- Born: March 23, 1925 New Orleans, Louisiana, United States
- Died: February 24, 2012 (aged 86) Los Angeles, California
- Genres: Blues, jazz
- Occupation: Musician
- Instrument: Guitar • Banjo • Mandolin
- Years active: 1945–2010

= Ernest McLean =

American jazz musician

Ernest J. McLean (March 23, 1925 - February 24, 2012) was an American rhythm and blues and jazz guitarist.

==Career==
Born in New Orleans, McLean was the son of musician Richard McLean, who played banjo in a government music project band, and his wife Beatrice. He began learning guitar at the age of 11. After the end of World War II, he joined Dave Bartholomew's band. The band featured drummer Earl Palmer and saxophonists Lee Allen, Herb Hardesty and Red Tyler, and became the best-known in New Orleans. They performed on many recordings, notably those made at Cosimo Matassa's studio. In the late 1940s and early 1950s, McLean was featured on many of the most successful and influential recordings of the era, including Fats Domino's "The Fat Man", Lloyd Price's "Lawdy Miss Clawdy", and recordings by Shirley and Lee, Little Richard and Smiley Lewis.

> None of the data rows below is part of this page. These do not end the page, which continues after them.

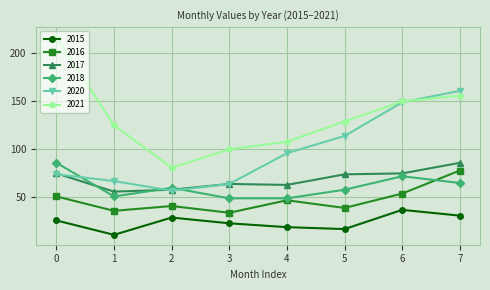

True or false: 2021 has more than 0 interior local peaks.

False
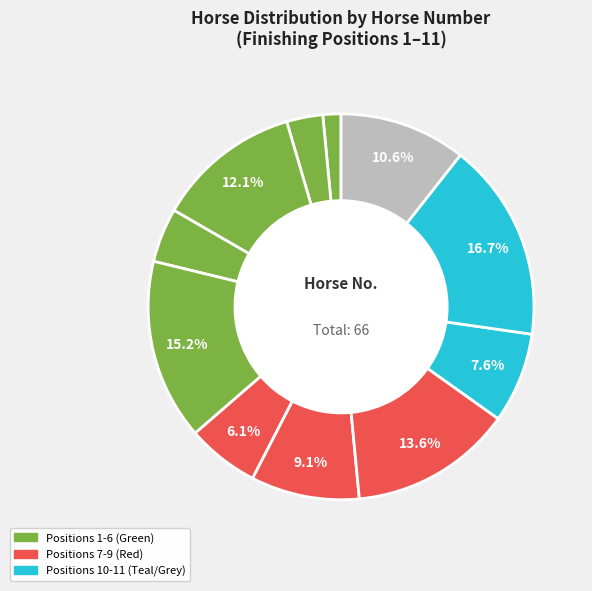

Count the number of slices in the pie.

11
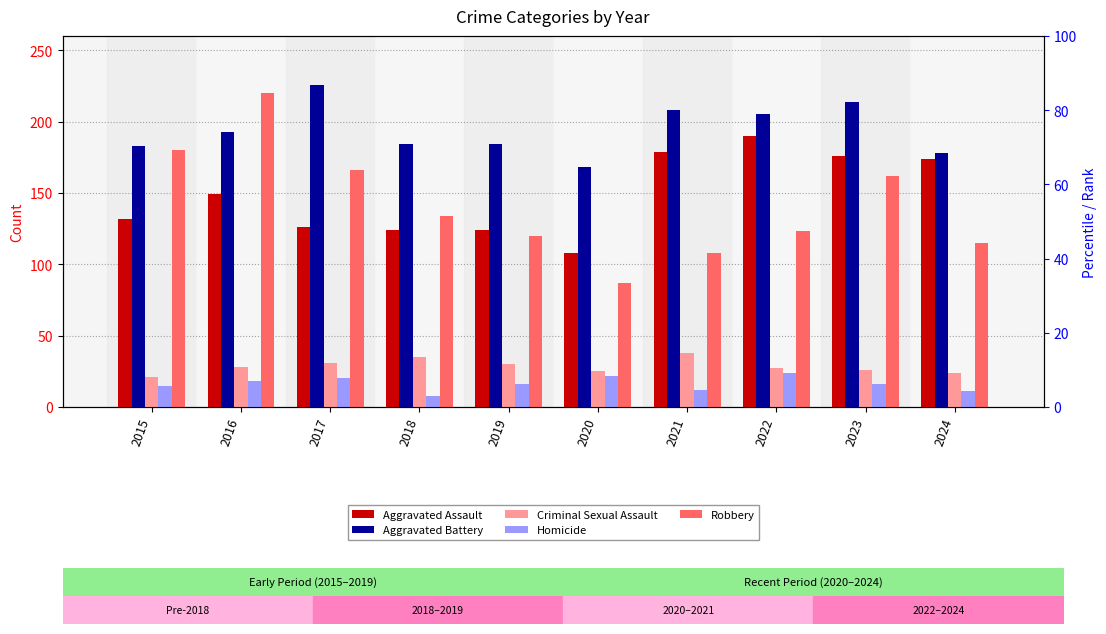

How many bars are there in each group?

5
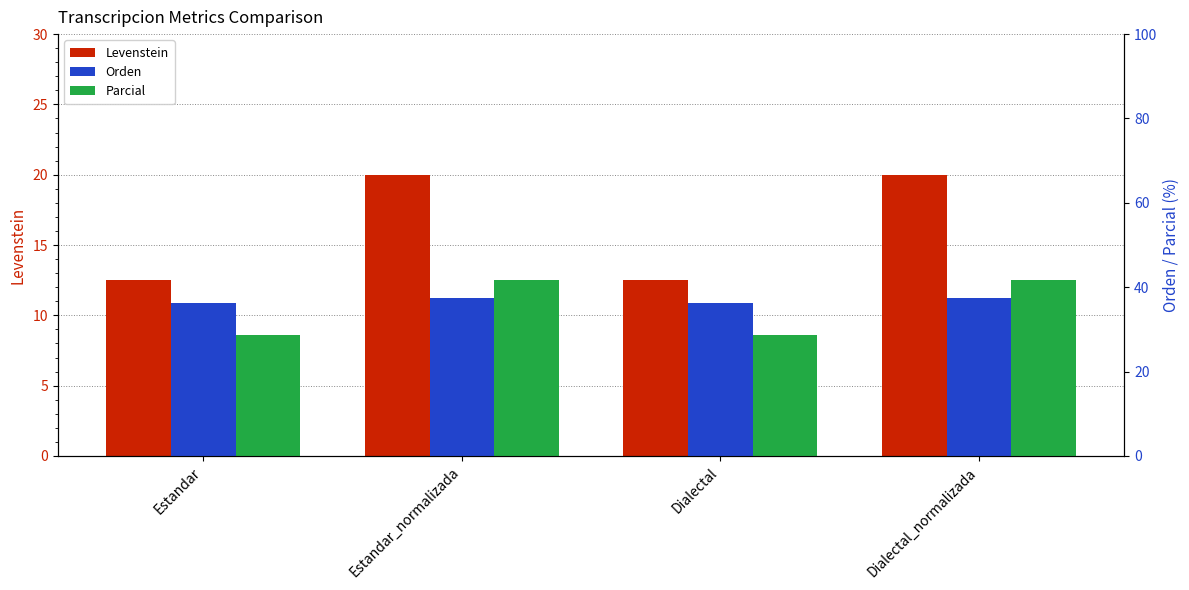

Between Dialectal and Estandar_normalizada, which is larger?

Estandar_normalizada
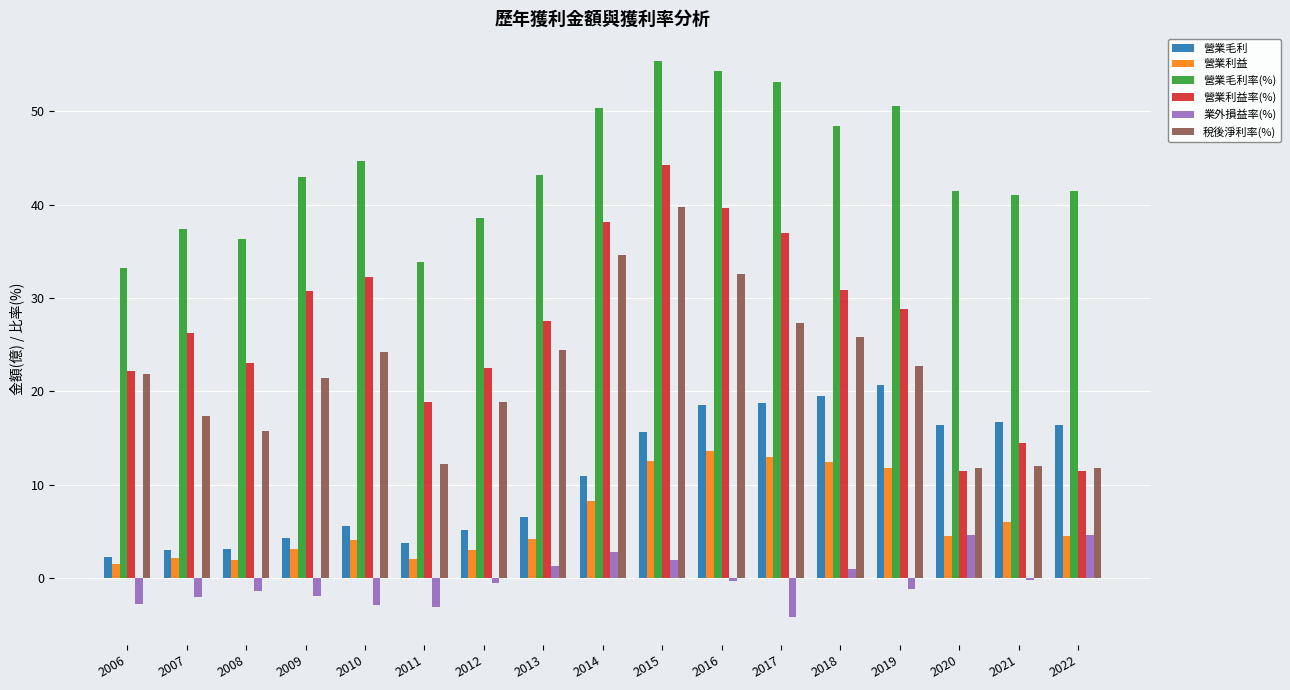

What is the average value of the 營業毛利率(%) series?

43.9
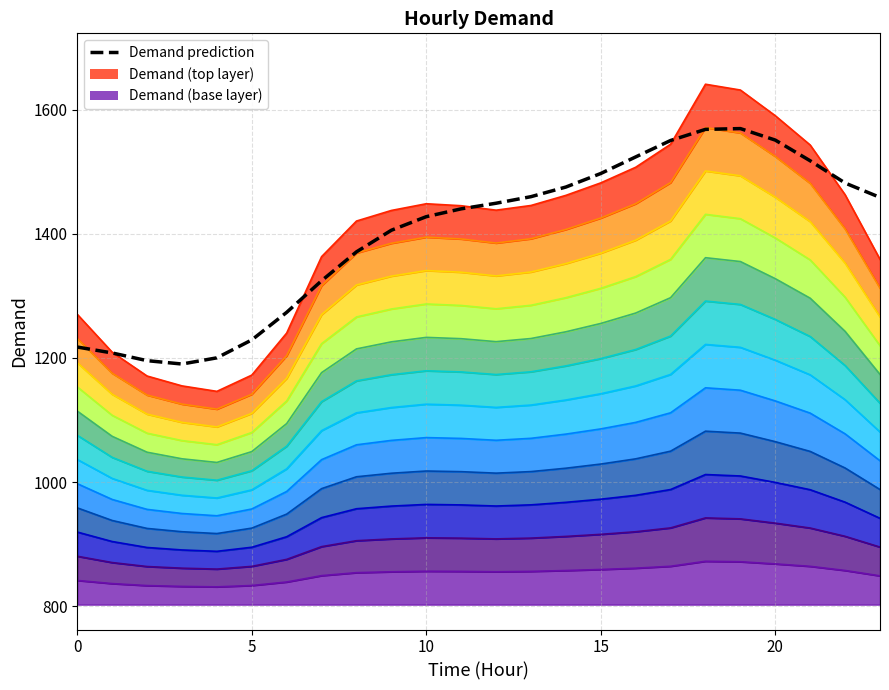

True or false: the data shows 1449.5 at 12.

True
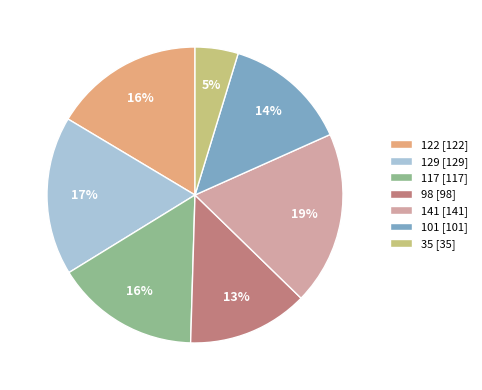

What percentage is the 122 slice, to the nearest percent?

16%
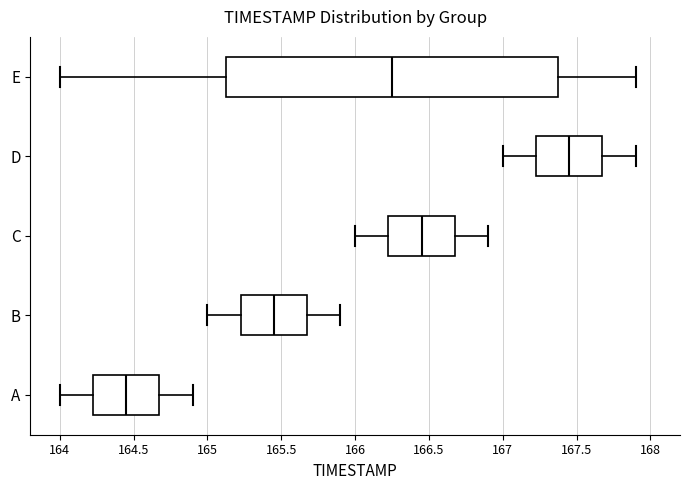

Reading bottom to top, read every box against the x-axis: the position of its median line, the range the box covers, and the ends of its whiskers. The values are not printed on the chart, so give them approximately, as read against the axis.

A: median 164.45, box 164.25 to 164.70, whiskers 164.00 to 164.90
B: median 165.45, box 165.25 to 165.70, whiskers 165.00 to 165.90
C: median 166.45, box 166.25 to 166.70, whiskers 166.00 to 166.90
D: median 167.45, box 167.25 to 167.70, whiskers 167.00 to 167.90
E: median 166.25, box 165.15 to 167.40, whiskers 164.00 to 167.90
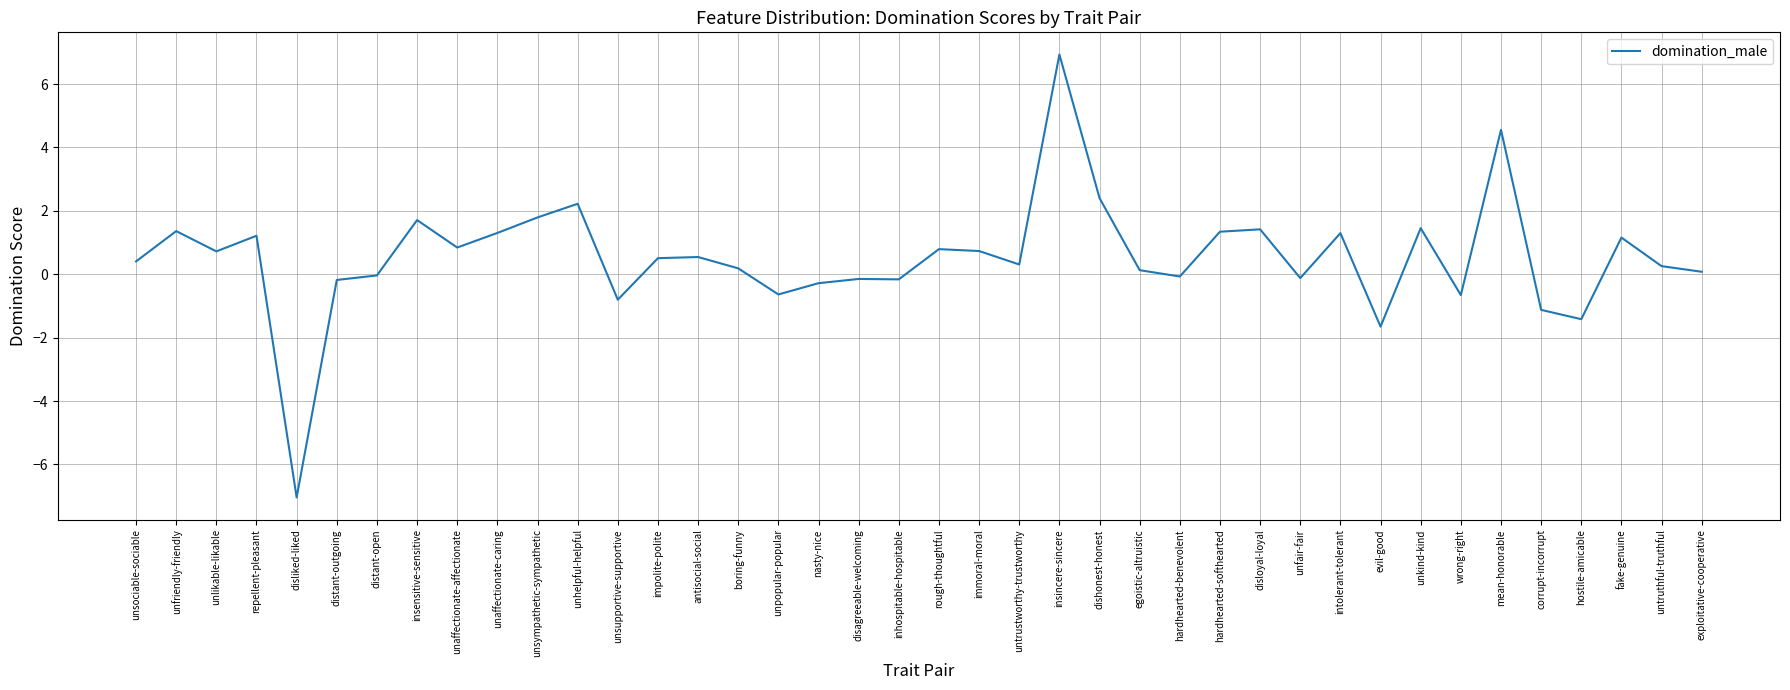

What position from the left is repellent-pleasant?

4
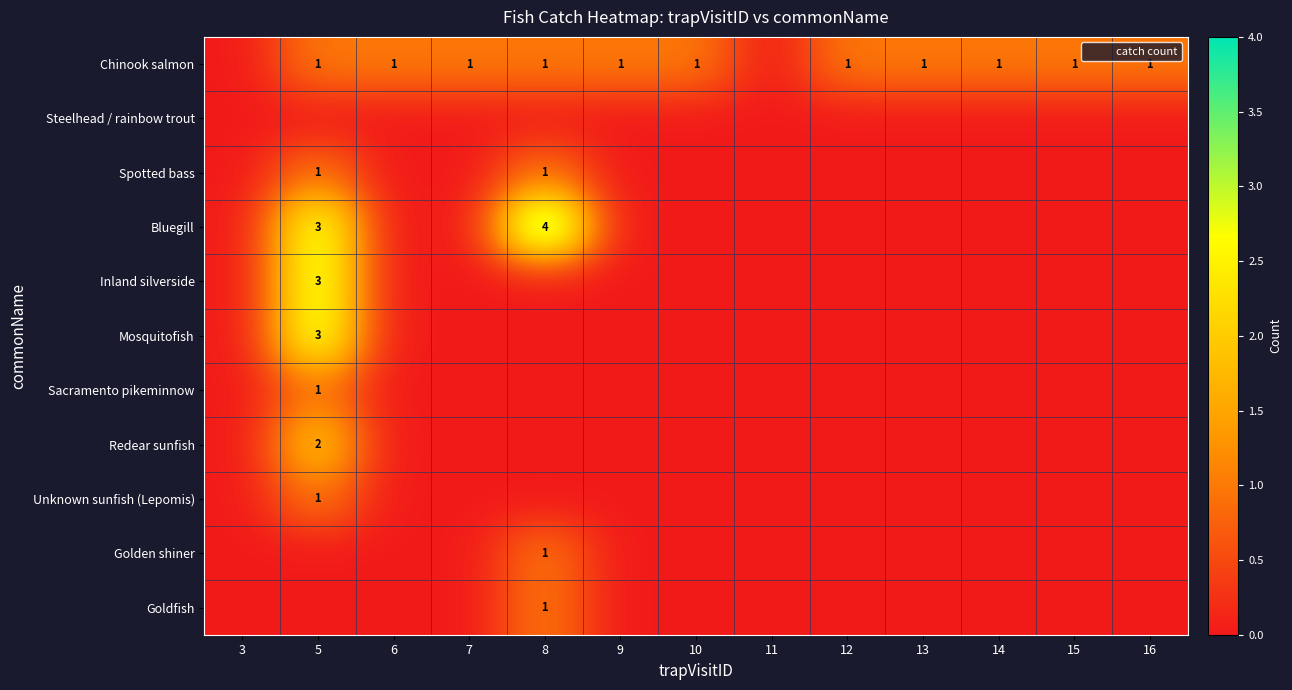

The value of Goldfish at 6 is 0. True or false?

False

In the late 1950s, encouraged by his friend Scatman Crothers, McLean followed bandmate Earl Palmer to Los Angeles, where he began working in Earl Bostic's band. In the early 1960s he was hired by Walt Disney to perform at Disneyland. There he played jazz standards and regularly performed in the New Orleans Square for the next 35 years. He also played on occasional recording sessions for Lou Rawls, Sonny and Cher, and Screamin' Jay Hawkins, most notably featuring on Dr. John's debut album Gris-Gris recorded in 1967 on which he played guitar and mandolin, an instrument he had never previously played.

In 2010, he took part in a Rock and Roll Hall of Fame tribute to Dave Bartholomew at Case Western University. He died in Los Angeles in 2012 at the age of 86.